Saya sedang berada di Jakarta, menulis buku ini, ketika
telepon genggam saya berdering.
Hari itu Minggu, 30 Juli 2000, pukul 12 siang.
Salah seorang mitra usaha, seorang dokter yang juga ‘master’ di bidang asuransi
kesehatan, memberi tahu bahwa ia berada di Bali untuk meluncurkan dan
memasarkan produk asuransi kesehatan terbaru, khusus untuk turis asing yang
datang ke Bali.
Dulu, ia pernah meminta saya mencari seseorang yang memiliki
akses pemasaran luas di Bali. Saat itu saya teringat pada Hasan, yang pernah
minta dicarikan produk seperti yang ditawarkan oleh dokter itu. Selanjutnya,
saya segera menghubungi Hasan.
Ini peluang bisnis untuk dia
Saya akan mempertemukan mereka. Untuk mempermudah
perkenalan, saya ceritakan sedikit tentang mitra usaha saya itu kepada Hasan.
Saya jelaskan bahwa mitra usaha saya itu ahli asuransi kesehatan, dan merupakan
salah satu pimpinan perusahaan asuransi terkemuka di Indonesia. Ia pernah
mencapai pendapatan premi terbesar di bidang asuransi kesehatan. Ia juga
seorang dokter yang sukses di Jakarta. Semua itu saya jelaskan kepada Hasan,
agar ia yakin bahwa saya akan mempertemukannya dengan orang yang
sungguh-sungguh ahli dan tepat dalam bisnis tersebut.

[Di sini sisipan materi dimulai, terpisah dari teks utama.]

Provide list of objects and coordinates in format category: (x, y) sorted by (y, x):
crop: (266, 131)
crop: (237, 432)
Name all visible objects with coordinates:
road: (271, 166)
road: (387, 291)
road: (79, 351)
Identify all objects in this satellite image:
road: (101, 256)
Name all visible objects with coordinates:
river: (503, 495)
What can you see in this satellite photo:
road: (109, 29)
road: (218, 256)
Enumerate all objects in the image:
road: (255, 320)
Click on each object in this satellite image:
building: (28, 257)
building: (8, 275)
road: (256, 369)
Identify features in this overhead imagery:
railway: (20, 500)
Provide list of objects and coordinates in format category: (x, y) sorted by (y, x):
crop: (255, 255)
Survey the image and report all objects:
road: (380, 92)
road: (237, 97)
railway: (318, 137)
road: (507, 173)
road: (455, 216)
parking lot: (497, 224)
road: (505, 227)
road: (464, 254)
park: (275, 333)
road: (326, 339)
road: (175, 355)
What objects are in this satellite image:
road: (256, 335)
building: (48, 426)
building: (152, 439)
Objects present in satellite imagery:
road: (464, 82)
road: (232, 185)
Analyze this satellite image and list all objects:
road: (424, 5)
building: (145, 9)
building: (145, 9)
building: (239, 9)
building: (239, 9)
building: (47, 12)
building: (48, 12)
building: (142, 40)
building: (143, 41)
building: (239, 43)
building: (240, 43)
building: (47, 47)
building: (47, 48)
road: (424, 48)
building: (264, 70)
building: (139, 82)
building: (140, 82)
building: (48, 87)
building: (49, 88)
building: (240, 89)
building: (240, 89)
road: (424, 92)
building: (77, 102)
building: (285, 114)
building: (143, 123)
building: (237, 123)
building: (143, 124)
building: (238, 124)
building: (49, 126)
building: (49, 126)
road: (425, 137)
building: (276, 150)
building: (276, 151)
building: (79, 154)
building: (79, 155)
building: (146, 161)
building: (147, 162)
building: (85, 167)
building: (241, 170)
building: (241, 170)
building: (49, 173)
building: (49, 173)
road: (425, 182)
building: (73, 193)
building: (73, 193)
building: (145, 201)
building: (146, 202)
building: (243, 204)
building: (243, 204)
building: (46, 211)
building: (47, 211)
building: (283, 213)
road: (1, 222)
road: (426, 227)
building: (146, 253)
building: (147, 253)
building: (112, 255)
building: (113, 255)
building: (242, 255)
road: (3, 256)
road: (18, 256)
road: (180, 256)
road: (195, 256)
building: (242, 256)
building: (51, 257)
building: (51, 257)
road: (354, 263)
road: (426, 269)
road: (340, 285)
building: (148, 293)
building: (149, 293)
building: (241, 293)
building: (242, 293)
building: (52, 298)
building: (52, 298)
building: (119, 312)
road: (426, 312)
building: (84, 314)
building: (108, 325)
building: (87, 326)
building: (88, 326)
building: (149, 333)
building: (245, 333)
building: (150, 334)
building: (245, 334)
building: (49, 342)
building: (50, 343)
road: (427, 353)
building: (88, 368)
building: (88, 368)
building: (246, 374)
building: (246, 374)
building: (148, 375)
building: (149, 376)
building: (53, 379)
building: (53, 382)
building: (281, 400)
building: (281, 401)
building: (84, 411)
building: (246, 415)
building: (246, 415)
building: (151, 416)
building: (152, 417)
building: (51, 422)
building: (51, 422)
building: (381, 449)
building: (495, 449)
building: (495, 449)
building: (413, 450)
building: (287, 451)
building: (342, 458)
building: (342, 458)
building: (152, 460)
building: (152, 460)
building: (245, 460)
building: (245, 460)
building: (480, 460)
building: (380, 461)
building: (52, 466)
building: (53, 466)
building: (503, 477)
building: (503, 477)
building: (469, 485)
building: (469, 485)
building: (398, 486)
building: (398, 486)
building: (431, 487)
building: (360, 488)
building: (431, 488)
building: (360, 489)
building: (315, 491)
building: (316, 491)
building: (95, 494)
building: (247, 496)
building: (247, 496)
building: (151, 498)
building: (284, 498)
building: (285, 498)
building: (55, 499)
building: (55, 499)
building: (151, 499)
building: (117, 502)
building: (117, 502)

Akan tetapi, sesuatu terjadi di luar dugaan. Hasan merasa
dirinya tidak sejajar dengan sang dokter. Ia ungkapkan keraguannya untuk
berjumpa dengan calon mitra usahanya itu. Kemudian, saya baru menyadari,
paradigma yang terbentuk akibat kata-kata dan penjelasan saya tentang sang
mitra usaha itu membuat dirinya merasa minder
Kemudian saya yakinkan kembali kepadanya,
“Dokter itu memang
ahli di bidang asuransi kesehatan, tetapi pengetahuan tentang jaringan
pemasaran di Bali pastilah Anda yang lebih menguasai.” Lalu, saya katakan,
“Mitra usaha saya itu tinggal di Jakarta dan Anda tinggal di Bali, jadi Anda
pasti lebih mengetahui Bali. Bahkan, apabila sang dokter itu berjalan sendirian
di daerah Kuta, pastilah ia tersesat kebingungan.” Saat itu, bisa saya rasakan
senyum Hasan memancarkan kepercayaan diri. Lalu, ia berkata, “Baik, berikan
nomor teleponnya sekarang!” dengan suara penuh keyakinan. Terbayangkah, bahwa
Hasan hampir saja kehilangan peluang usaha senilai US$ 100.000? Saya yakin
produk itu akan berhasil karena Hasan memiliki akses luas di Bali. Selain itu,
produk seperti itu belum pernah ada di Bali, dan Bali membutuhkannya.